Need for a multipronged approach
- But India’s pollution problem is much bigger than often perceived.
- The study has demonstrated that mitigating at a household level is the easiest and more practical way out for the government to reduce not only the household pollution but also outdoor air pollution at the national scale.
Satellites to Assess Pollution Status
ISRO’s INSAT-3D & 3DR satellites are being used for assessment of air pollution.
Aerosol Optical Depth (AOD)
- Aerosol Optical Depth (AOD) is a quantitative estimate of the amount of aerosol present in the atmosphere, and it can be used as a proxy for surface Particulate Matter PM2.5 (particles smaller than 2.5 µm median diameter).
- AOD measures the extinction of a ray of light as it passes through the atmosphere.
How is AOD calculated?
- Using medium resolution Indian Remote Sensing (IRS) satellite data, stubble burned area maps are generated at the end of stubble burning activity in Kharif season.
- ISRO has been carrying out monitoring of stubble burning since 2015. The products generated are comparable to the NASA products.

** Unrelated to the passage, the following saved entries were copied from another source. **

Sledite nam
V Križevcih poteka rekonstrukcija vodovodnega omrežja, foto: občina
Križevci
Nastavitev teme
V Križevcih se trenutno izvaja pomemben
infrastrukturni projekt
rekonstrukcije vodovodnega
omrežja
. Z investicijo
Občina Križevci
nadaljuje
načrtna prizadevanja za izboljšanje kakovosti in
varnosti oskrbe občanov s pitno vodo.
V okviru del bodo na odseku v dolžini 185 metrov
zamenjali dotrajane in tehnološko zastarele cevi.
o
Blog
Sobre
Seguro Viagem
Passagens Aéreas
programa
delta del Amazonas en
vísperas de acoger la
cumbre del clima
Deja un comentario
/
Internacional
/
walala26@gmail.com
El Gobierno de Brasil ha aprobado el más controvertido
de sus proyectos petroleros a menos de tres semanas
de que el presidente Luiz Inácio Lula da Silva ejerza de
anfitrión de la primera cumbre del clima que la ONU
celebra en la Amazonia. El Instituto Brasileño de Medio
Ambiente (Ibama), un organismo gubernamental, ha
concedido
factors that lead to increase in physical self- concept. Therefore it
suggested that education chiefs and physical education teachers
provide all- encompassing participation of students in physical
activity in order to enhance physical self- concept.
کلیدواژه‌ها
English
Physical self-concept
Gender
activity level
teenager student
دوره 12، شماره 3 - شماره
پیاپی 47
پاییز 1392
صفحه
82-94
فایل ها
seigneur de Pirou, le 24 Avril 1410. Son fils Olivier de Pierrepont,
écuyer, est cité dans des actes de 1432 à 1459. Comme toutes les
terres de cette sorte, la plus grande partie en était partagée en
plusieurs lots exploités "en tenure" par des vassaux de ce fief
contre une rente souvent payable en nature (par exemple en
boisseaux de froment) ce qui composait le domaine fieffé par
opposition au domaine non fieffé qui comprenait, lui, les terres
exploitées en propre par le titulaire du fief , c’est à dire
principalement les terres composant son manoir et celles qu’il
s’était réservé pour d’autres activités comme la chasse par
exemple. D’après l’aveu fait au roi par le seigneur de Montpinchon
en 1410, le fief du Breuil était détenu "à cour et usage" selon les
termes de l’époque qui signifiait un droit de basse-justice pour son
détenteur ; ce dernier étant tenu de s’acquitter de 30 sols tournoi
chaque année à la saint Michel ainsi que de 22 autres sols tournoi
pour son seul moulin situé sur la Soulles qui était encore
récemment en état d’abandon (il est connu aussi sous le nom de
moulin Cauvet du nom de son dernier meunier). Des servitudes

- The Imager payload on-board ISRO’s INSAT-3D & 3DR satellites are used to monitor Aerosol Optical Depth (AOD).
Significance of AOD
- It is found that AOD, PM2.5 and PM10 concentrations are higher over Indo-Gangetic Plain covering parts of Delhi, Uttar Pradesh and Bihar during October and November.
- High concentration of these pollutants is seen originating from parts of Punjab and Haryana during stubble burning.
- Climatological study of satellite based fire occurrences and associated pollutant parameters reveal that fire occurrences increased by 4% over Punjab and Haryana region during Oct-Nov between 2003 and 2017.
- The model based analysis suggests that there is a high probability of transportation of smoke aerosols from Punjab & Haryana, towards down-wind regions of Delhi, Uttar Pradesh and Bihar.